Color Theory #
Color theory has been around since the Greeks, through the Renaissance, and is evolving today as we kick off the digital age.
Leon Battista Alberti (1404-1472) #
Alberti was a Renaissance man but now is remembered mainly for his art and architecture.
His thoughts on color theory?
“Through the mixing of colours infinite other colours are born, but there are only four true colours – as there are four elements. – Red is the colour of fire, blue of the air, green of the water, and of the earth grey and ash.”
He did not consider white and black to be actual colors, just modifiers for other colors.
Leonardo Da Vinci (1452-1519) #
Da Vinci was also a renaissance man best known for his art, like the Mona Lisa. But he also was a scientist and inventor far ahead of his time.
His thoughts on color theory?
He brought the theory of having three primary colors but connected them to the elements as before. White represented light, and black being darkness. He used these theories to create balanced compositions.
Color Wheel #
The color wheel is a common way to view colors, and for composition purposes, makes the most sense. When you want to make a color palette, how can we pick the best scheme? But also, you’ve heard of RGB and CMYK, so where does that fit into the spectrum of color?
This is the most basic idea of a color wheel. The primary colors mix with one another to create the secondary colors. While there are other versions of how colors “mix” this way predates digital color concepts.
Concepts like the ones shown in this picture can help us to create a color palette. Do we want a simple or complex design? Is this supposed to be something that stands out, or will it be easy on the eyes?
What about RGB? CMYK? #
These are modern terms.
- Additive, screens
- Originated with photography, 1860
- Then with CRT (Cathode-ray tube) displays, 1938
- Subtractive, printing
- Started as four-color wet process inks by The Eagle Printing Ink Company, 1906
CMYK Explained (YouTube Video)
Variations of Hues #
The term “warm blue” or a “cool red” sounds like an oxymoron, but it’s not. The terminology can be confusing, but once you see the application, things become a lot clearer.

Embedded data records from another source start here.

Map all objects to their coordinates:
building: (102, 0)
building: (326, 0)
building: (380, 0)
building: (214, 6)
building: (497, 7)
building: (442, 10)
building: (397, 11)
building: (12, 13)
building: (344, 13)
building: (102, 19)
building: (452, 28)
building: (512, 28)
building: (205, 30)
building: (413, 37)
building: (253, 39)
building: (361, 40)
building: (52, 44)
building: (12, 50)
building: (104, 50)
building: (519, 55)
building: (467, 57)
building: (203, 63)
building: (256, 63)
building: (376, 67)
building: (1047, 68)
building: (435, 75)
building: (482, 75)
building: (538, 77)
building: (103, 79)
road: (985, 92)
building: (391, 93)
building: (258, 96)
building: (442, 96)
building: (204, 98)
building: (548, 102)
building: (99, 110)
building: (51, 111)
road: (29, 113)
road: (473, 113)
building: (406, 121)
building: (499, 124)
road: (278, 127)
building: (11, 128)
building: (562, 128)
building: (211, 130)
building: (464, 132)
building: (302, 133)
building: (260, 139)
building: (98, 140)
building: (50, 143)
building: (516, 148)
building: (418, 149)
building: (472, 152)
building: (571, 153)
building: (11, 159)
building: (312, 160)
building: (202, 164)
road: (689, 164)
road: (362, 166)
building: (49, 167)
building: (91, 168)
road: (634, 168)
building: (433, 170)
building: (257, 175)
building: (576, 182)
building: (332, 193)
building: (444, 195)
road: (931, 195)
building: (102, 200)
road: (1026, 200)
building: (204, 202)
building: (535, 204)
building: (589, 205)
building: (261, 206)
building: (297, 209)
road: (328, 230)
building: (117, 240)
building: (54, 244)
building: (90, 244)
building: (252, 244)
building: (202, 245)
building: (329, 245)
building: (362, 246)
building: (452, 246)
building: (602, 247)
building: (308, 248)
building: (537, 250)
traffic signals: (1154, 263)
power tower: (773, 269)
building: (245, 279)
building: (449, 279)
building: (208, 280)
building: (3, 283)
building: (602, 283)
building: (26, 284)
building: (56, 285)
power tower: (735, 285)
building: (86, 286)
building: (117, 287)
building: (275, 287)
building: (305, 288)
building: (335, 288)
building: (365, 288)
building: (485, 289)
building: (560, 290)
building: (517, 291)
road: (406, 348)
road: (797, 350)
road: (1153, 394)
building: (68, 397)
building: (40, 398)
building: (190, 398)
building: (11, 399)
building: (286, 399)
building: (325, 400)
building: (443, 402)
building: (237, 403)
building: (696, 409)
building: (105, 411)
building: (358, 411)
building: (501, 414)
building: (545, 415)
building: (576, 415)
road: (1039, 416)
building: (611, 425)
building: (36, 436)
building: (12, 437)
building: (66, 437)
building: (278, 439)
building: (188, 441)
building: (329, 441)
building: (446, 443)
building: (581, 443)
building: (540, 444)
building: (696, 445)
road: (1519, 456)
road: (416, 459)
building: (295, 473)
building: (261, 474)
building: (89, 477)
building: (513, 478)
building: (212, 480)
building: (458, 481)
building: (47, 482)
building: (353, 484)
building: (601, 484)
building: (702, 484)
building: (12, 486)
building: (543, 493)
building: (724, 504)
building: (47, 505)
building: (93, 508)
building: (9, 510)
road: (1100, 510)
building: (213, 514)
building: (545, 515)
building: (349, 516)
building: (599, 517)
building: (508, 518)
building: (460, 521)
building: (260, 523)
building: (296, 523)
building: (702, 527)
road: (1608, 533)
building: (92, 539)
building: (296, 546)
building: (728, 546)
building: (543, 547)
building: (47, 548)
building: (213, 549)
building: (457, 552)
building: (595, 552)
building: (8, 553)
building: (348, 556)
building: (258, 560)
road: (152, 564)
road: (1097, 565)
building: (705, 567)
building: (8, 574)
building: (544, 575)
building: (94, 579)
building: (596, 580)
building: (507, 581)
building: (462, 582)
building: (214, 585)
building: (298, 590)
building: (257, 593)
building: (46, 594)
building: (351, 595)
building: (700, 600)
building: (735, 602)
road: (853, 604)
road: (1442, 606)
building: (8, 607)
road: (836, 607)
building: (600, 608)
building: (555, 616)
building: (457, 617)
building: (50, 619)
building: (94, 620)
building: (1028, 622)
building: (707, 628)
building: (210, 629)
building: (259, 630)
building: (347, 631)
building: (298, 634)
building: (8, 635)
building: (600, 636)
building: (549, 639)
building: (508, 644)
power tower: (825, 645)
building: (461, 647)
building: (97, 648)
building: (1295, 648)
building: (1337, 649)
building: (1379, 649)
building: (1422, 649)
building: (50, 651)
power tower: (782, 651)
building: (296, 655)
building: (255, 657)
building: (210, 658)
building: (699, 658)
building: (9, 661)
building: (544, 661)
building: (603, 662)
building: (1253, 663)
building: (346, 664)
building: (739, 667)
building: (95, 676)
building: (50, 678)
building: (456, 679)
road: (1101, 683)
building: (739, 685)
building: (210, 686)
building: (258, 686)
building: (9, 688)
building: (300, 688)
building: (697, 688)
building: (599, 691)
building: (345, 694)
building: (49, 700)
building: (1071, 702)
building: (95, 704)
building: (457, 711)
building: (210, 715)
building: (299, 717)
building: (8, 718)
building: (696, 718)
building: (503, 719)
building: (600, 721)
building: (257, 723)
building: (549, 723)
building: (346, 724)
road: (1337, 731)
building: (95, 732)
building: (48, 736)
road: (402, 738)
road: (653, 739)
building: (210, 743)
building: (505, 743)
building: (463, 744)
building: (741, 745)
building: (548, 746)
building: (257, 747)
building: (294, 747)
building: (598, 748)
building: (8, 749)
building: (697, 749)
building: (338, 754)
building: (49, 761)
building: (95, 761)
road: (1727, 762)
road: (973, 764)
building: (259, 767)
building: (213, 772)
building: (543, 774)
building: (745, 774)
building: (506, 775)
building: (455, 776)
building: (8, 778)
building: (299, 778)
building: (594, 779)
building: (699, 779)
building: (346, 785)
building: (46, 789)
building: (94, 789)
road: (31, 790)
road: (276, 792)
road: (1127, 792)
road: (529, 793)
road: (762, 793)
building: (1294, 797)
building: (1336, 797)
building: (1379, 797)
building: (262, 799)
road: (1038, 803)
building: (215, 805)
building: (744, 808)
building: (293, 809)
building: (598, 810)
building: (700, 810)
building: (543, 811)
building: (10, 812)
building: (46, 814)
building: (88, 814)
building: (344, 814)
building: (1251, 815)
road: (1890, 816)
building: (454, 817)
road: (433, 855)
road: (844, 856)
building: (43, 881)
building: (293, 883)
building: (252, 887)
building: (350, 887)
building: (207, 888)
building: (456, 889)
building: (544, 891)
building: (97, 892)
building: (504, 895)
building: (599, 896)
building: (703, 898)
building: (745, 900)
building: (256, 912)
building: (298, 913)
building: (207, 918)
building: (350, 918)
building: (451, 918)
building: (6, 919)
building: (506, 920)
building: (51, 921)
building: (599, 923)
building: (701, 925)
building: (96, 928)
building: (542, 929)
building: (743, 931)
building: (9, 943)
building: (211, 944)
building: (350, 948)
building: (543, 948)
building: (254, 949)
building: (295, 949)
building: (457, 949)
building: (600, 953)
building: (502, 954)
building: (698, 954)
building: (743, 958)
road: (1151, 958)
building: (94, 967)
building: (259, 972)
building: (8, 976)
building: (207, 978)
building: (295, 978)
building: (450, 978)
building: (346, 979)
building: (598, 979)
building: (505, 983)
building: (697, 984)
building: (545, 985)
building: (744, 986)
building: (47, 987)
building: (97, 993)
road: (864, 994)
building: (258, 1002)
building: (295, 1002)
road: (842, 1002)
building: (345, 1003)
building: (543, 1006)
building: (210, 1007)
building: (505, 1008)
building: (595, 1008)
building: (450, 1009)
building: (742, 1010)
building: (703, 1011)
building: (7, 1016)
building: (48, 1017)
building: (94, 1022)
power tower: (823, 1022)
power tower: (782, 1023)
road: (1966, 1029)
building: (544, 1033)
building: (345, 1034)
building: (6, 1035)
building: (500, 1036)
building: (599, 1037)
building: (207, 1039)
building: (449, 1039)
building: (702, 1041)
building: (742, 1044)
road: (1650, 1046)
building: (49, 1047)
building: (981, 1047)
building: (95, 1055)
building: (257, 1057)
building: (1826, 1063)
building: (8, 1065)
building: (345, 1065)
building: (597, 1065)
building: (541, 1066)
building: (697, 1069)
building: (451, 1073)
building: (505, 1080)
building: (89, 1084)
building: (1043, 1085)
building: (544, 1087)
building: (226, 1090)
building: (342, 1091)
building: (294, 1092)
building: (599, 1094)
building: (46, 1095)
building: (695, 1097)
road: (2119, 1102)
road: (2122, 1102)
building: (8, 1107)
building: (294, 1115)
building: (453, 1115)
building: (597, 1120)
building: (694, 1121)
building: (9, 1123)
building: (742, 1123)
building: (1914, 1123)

A hue means something different from tints, tones, and shades.
What is a hue? #
The pure color that we start with. Hues are the primary and secondary colors and anything in between. A hue plus a hue is still a hue.
- White + Hue = Tint
- Tint + Black = Tone
- Black + Hue = Shade
- Shade + White = Tone
- Gray + hue = Tone
What about black and white? #
That question elicits an entire tangent presentation however,
- Black is technically the absence of light
- White is pure light
“Some consider white to be a color, because white light comprises all hues on the visible light spectrum. And many do consider black to be a color, because you combine other pigments to create it on paper. But in a technical sense, black and white are not colors, they’re shades. They augment colors.”
Warm vs Cool #
This model is (likely) what we think of when we think of warm vs cool colors.
However, it’s not as simple.
We can think of colors being warm or cool based on their associations, the feelings they invoke, what they mean to us based on what we know.
However, any color can be warm or cool, i.e., a cool orange, a warm green, a cool purple, etc.
With this logic, a primary color, or a perfectly proportioned secondary color is inherently neutral.
With the addition of its neighboring color, the color changes from neutral.
(The warm hues are on the left, and the cool hues are on the right of the neutral center circles)
Brands are becoming more minimalist, sleek, black and white. Simplifying everything from logos to architecture has been the trend. Color becomes even more important when edges are cleaner, lines are simpler, and more things are gray scale.
At the same time, with every push, there is a pull. Maximalism uses colors and patterns to convey a sense of playfulness.
The Feelings Colors Invoke #
It’s also important to note that colors can invoke and emphasize different meanings. This doesn’t mean that a luxury brand’s logo has to be all gold, or that a children’s toy needs to be yellow for them to feel happy. It’s best to keep in mind more as a suggestion or inspiration. For example, you may not want to paint a nursing home or preschool red, but pastels, greens or yellow would be better.
These are not steadfast rules and are subjective, but it is important to keep in mind that colors have the power to influence mood.